[Collected data]

*-*-*

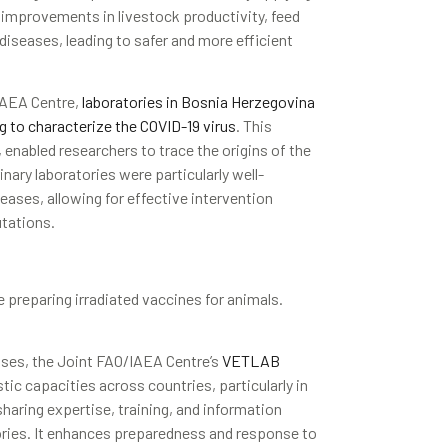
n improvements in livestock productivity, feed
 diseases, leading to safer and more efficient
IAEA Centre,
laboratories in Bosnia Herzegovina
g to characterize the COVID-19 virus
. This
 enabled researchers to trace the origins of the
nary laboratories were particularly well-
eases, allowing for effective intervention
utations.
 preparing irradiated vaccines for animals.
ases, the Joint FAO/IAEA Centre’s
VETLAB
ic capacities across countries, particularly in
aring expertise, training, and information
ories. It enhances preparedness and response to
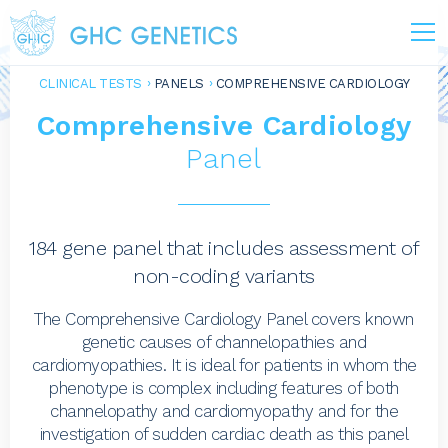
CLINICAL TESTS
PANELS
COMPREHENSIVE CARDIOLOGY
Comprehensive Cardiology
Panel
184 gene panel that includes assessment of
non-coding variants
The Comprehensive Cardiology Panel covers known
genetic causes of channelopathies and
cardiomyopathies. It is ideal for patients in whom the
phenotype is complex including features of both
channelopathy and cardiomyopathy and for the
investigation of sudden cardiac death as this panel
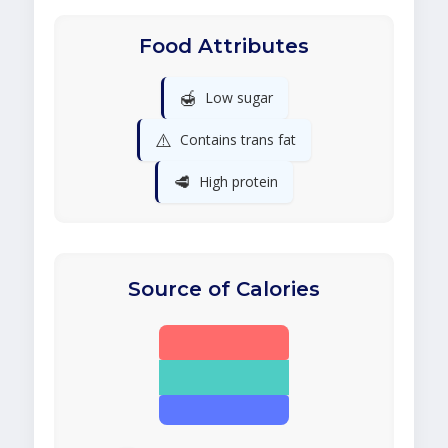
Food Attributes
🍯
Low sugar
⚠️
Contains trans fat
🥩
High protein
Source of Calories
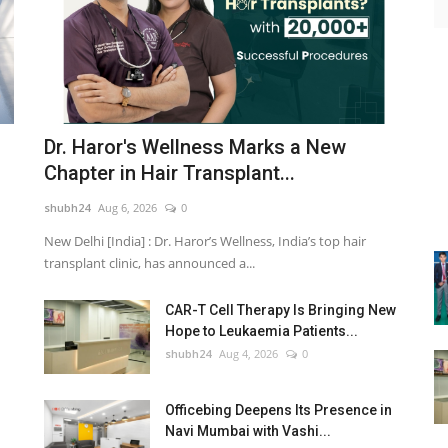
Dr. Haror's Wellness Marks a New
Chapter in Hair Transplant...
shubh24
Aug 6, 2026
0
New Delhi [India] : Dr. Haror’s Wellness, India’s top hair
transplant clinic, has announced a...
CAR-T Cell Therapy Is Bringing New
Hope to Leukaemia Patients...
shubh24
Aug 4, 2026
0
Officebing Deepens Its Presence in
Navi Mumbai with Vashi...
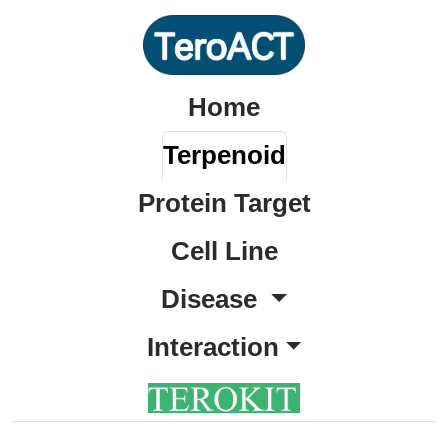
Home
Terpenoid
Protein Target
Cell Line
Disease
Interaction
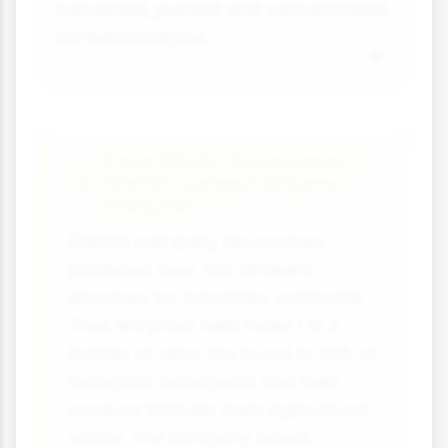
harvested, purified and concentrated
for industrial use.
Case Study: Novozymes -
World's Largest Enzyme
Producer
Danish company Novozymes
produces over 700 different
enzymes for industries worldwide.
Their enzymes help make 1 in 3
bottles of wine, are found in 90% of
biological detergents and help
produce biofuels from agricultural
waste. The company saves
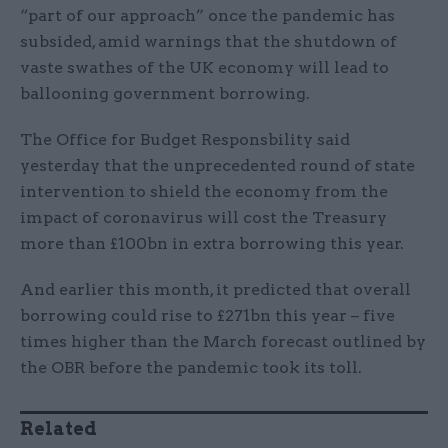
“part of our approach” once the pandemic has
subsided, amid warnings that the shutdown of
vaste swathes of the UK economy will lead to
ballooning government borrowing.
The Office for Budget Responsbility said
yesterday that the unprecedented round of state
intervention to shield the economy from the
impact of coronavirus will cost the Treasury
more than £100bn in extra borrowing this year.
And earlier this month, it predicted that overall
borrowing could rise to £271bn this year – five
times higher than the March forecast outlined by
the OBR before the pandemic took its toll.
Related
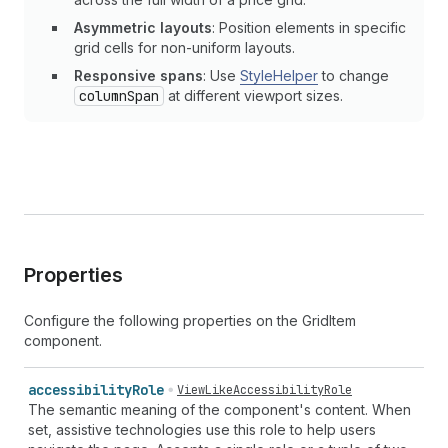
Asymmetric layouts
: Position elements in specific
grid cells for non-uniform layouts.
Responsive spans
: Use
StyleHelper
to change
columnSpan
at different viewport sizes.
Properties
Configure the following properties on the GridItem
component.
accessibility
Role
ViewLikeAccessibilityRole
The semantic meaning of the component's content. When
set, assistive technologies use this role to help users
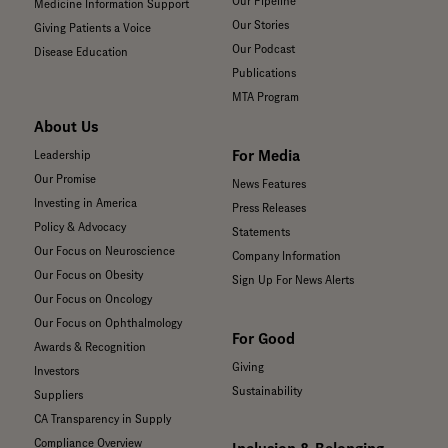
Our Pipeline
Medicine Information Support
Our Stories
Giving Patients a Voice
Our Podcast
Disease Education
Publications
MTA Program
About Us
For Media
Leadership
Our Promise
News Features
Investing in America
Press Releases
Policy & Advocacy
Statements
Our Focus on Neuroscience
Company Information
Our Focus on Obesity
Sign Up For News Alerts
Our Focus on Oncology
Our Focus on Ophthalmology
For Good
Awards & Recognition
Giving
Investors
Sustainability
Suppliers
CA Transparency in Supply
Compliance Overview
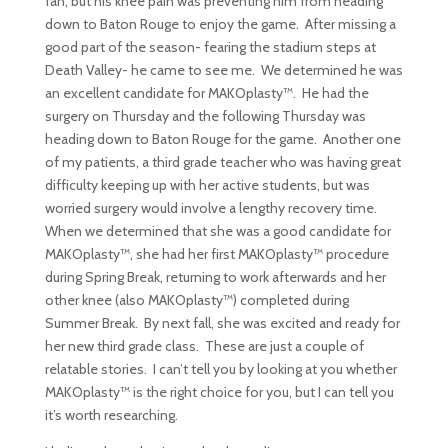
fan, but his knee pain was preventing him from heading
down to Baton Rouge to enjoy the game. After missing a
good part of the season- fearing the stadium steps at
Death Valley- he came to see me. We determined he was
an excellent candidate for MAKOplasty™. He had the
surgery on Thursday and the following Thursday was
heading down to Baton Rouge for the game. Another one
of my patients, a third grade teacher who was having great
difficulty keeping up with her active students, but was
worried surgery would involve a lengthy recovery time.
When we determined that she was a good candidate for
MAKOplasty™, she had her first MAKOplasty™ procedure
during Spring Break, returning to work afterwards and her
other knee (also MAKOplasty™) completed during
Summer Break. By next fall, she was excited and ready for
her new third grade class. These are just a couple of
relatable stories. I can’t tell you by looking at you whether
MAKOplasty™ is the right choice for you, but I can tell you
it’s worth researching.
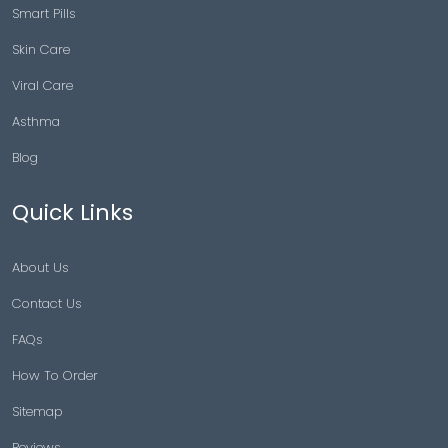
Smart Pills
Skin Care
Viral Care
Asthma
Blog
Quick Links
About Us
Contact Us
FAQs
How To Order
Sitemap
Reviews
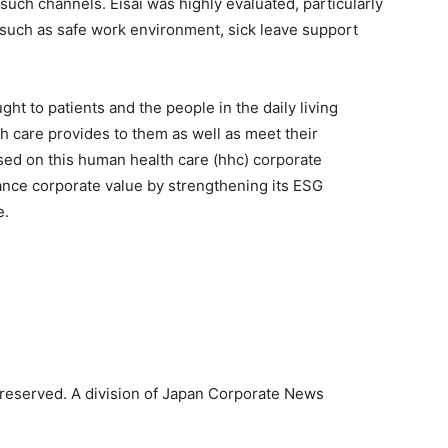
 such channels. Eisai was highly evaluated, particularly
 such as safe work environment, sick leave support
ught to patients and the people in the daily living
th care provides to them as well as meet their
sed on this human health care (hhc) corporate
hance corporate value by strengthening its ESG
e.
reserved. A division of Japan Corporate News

*-*-*

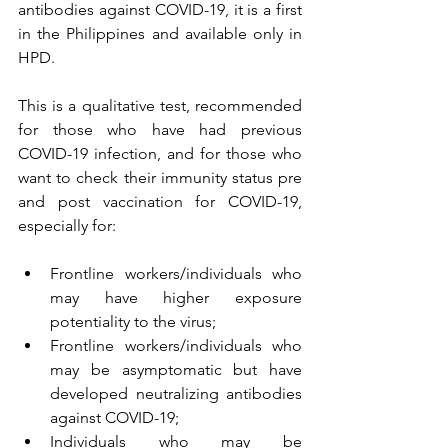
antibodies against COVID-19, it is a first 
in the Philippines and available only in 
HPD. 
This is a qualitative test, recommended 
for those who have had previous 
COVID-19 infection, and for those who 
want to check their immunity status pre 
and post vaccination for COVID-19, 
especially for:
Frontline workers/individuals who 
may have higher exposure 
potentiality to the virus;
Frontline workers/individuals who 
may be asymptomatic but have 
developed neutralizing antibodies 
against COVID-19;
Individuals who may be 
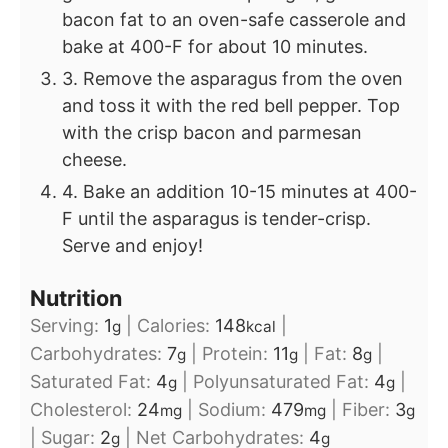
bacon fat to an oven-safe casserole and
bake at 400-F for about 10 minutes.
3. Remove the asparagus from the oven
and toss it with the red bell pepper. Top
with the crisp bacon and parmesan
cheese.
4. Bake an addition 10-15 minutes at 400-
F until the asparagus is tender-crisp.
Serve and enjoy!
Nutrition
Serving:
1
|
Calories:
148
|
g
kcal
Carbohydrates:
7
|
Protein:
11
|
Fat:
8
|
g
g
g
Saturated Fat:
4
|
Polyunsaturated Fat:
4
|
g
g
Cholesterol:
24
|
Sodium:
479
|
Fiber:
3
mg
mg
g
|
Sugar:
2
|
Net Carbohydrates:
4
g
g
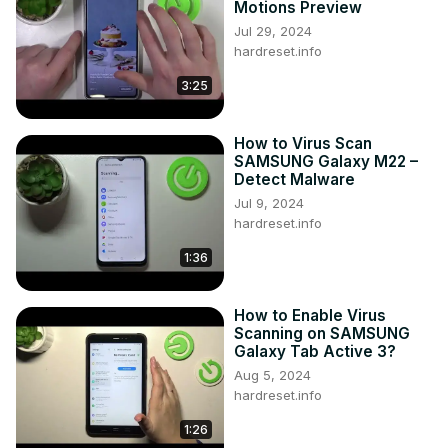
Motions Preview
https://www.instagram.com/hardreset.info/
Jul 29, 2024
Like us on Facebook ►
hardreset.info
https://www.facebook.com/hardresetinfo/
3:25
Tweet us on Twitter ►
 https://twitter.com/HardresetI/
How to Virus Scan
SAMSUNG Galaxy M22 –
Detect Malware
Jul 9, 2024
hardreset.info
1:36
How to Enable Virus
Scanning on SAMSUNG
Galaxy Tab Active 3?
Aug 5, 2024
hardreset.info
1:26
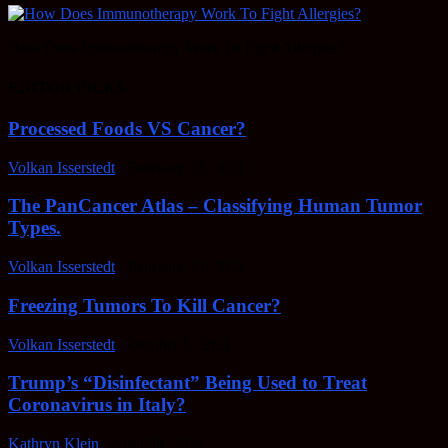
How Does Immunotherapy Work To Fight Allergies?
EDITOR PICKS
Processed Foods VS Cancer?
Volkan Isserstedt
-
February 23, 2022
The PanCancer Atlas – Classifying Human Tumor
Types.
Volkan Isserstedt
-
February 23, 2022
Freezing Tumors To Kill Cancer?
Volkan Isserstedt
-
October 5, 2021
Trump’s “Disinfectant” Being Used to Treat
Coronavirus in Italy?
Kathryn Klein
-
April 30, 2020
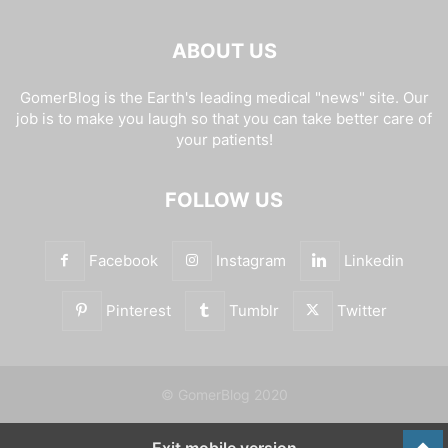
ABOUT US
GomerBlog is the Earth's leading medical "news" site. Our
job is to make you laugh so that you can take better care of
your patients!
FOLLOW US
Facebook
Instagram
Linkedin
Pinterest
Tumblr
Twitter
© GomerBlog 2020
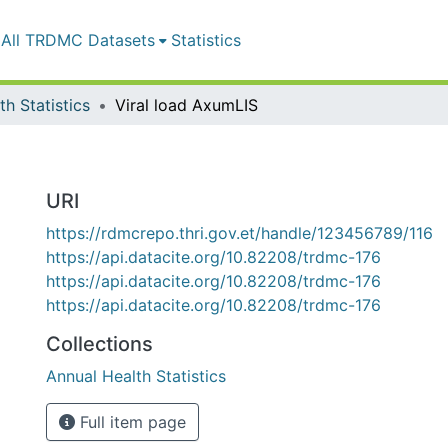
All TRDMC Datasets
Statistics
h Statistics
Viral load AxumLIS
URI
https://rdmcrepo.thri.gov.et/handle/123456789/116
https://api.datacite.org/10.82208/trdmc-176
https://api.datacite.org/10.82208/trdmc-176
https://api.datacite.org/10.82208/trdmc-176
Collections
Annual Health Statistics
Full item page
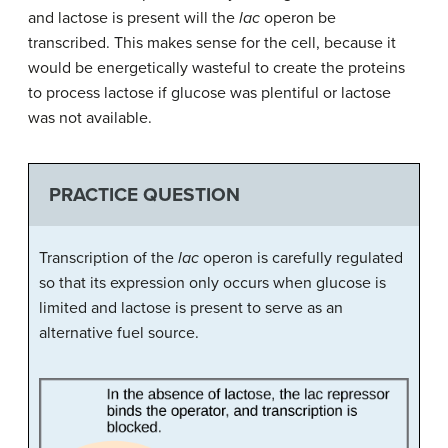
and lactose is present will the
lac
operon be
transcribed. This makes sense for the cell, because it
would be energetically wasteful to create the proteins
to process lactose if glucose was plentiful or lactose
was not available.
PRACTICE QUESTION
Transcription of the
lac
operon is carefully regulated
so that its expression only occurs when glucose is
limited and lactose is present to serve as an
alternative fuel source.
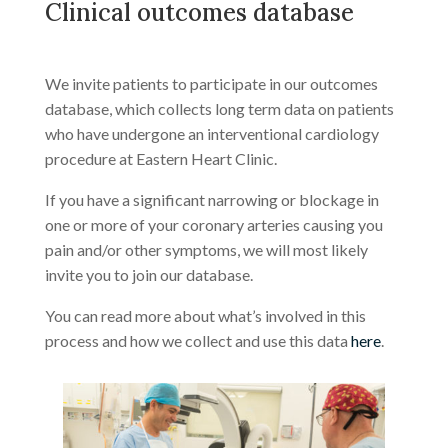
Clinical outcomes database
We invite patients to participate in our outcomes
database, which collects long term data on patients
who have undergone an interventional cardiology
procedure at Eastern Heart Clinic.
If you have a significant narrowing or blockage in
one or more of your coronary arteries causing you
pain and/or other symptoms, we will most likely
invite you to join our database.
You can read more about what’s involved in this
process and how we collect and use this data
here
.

*-*-*

* **HOW TO COMPLETE THIS TASK**: In the records above, each line with the string "game" should be copied.

* **RESPONSE AREA**:
down to Baton Rouge to enjoy the game. After missing a
heading down to Baton Rouge for the game. Another one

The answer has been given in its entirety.